(Collected data)
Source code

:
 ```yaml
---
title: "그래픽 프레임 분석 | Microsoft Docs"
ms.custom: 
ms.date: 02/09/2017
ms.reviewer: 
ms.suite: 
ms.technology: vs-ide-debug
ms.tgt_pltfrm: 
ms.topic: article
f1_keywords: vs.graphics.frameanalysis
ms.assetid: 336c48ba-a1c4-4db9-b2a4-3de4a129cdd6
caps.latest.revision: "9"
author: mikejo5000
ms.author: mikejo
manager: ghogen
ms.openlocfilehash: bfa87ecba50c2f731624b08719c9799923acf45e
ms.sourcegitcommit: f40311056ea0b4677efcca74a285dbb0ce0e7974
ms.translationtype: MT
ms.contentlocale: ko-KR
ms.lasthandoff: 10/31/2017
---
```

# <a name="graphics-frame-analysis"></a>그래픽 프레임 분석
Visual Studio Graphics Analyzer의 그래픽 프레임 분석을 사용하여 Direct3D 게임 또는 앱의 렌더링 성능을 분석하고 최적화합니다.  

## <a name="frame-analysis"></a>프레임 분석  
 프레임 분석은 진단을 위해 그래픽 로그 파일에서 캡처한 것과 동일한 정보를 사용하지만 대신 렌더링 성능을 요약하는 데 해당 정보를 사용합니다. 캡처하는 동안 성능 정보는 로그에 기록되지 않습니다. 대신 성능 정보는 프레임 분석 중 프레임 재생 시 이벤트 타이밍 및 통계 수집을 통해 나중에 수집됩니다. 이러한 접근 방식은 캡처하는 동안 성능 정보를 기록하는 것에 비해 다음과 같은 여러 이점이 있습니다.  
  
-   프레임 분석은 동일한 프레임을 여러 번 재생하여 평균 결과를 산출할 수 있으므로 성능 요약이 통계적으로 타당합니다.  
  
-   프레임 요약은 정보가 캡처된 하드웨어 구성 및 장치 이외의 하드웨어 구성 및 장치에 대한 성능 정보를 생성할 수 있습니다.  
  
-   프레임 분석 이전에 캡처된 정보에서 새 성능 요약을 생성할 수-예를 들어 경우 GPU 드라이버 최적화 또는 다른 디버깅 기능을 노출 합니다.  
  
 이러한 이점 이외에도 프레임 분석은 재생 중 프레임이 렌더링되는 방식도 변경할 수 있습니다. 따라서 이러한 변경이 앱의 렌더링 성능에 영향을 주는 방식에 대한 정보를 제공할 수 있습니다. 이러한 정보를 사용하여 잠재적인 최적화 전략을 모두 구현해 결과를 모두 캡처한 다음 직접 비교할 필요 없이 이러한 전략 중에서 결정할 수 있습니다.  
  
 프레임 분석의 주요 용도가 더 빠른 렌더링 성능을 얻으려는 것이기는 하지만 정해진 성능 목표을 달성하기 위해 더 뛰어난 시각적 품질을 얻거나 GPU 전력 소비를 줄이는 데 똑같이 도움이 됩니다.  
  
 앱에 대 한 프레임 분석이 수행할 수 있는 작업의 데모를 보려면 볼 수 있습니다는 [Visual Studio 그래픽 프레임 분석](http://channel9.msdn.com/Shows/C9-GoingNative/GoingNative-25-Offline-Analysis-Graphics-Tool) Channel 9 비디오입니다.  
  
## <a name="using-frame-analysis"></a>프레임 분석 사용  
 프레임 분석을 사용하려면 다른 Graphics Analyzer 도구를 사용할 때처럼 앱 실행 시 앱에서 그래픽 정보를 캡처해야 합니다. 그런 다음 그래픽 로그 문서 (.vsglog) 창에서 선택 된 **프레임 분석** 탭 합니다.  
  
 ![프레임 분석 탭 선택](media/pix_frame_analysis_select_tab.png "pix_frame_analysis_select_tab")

● **REQUIREMENT**
Would you give the entries back word for word?

● **EXERCISE OUTPUT**
Source code

:
 ```yaml
---
title: "그래픽 프레임 분석 | Microsoft Docs"
ms.custom: 
ms.date: 02/09/2017
ms.reviewer: 
ms.suite: 
ms.technology: vs-ide-debug
ms.tgt_pltfrm: 
ms.topic: article
f1_keywords: vs.graphics.frameanalysis
ms.assetid: 336c48ba-a1c4-4db9-b2a4-3de4a129cdd6
caps.latest.revision: "9"
author: mikejo5000
ms.author: mikejo
manager: ghogen
ms.openlocfilehash: bfa87ecba50c2f731624b08719c9799923acf45e
ms.sourcegitcommit: f40311056ea0b4677efcca74a285dbb0ce0e7974
ms.translationtype: MT
ms.contentlocale: ko-KR
ms.lasthandoff: 10/31/2017
---
```

# <a name="graphics-frame-analysis"></a>그래픽 프레임 분석
Visual Studio Graphics Analyzer의 그래픽 프레임 분석을 사용하여 Direct3D 게임 또는 앱의 렌더링 성능을 분석하고 최적화합니다.  

## <a name="frame-analysis"></a>프레임 분석  
 프레임 분석은 진단을 위해 그래픽 로그 파일에서 캡처한 것과 동일한 정보를 사용하지만 대신 렌더링 성능을 요약하는 데 해당 정보를 사용합니다. 캡처하는 동안 성능 정보는 로그에 기록되지 않습니다. 대신 성능 정보는 프레임 분석 중 프레임 재생 시 이벤트 타이밍 및 통계 수집을 통해 나중에 수집됩니다. 이러한 접근 방식은 캡처하는 동안 성능 정보를 기록하는 것에 비해 다음과 같은 여러 이점이 있습니다.  
  
-   프레임 분석은 동일한 프레임을 여러 번 재생하여 평균 결과를 산출할 수 있으므로 성능 요약이 통계적으로 타당합니다.  
  
-   프레임 요약은 정보가 캡처된 하드웨어 구성 및 장치 이외의 하드웨어 구성 및 장치에 대한 성능 정보를 생성할 수 있습니다.  
  
-   프레임 분석 이전에 캡처된 정보에서 새 성능 요약을 생성할 수-예를 들어 경우 GPU 드라이버 최적화 또는 다른 디버깅 기능을 노출 합니다.  
  
 이러한 이점 이외에도 프레임 분석은 재생 중 프레임이 렌더링되는 방식도 변경할 수 있습니다. 따라서 이러한 변경이 앱의 렌더링 성능에 영향을 주는 방식에 대한 정보를 제공할 수 있습니다. 이러한 정보를 사용하여 잠재적인 최적화 전략을 모두 구현해 결과를 모두 캡처한 다음 직접 비교할 필요 없이 이러한 전략 중에서 결정할 수 있습니다.  
  
 프레임 분석의 주요 용도가 더 빠른 렌더링 성능을 얻으려는 것이기는 하지만 정해진 성능 목표을 달성하기 위해 더 뛰어난 시각적 품질을 얻거나 GPU 전력 소비를 줄이는 데 똑같이 도움이 됩니다.  
  
 앱에 대 한 프레임 분석이 수행할 수 있는 작업의 데모를 보려면 볼 수 있습니다는 [Visual Studio 그래픽 프레임 분석](http://channel9.msdn.com/Shows/C9-GoingNative/GoingNative-25-Offline-Analysis-Graphics-Tool) Channel 9 비디오입니다.  
  
## <a name="using-frame-analysis"></a>프레임 분석 사용  
 프레임 분석을 사용하려면 다른 Graphics Analyzer 도구를 사용할 때처럼 앱 실행 시 앱에서 그래픽 정보를 캡처해야 합니다. 그런 다음 그래픽 로그 문서 (.vsglog) 창에서 선택 된 **프레임 분석** 탭 합니다.  
  
 ![프레임 분석 탭 선택](media/pix_frame_analysis_select_tab.png "pix_frame_analysis_select_tab")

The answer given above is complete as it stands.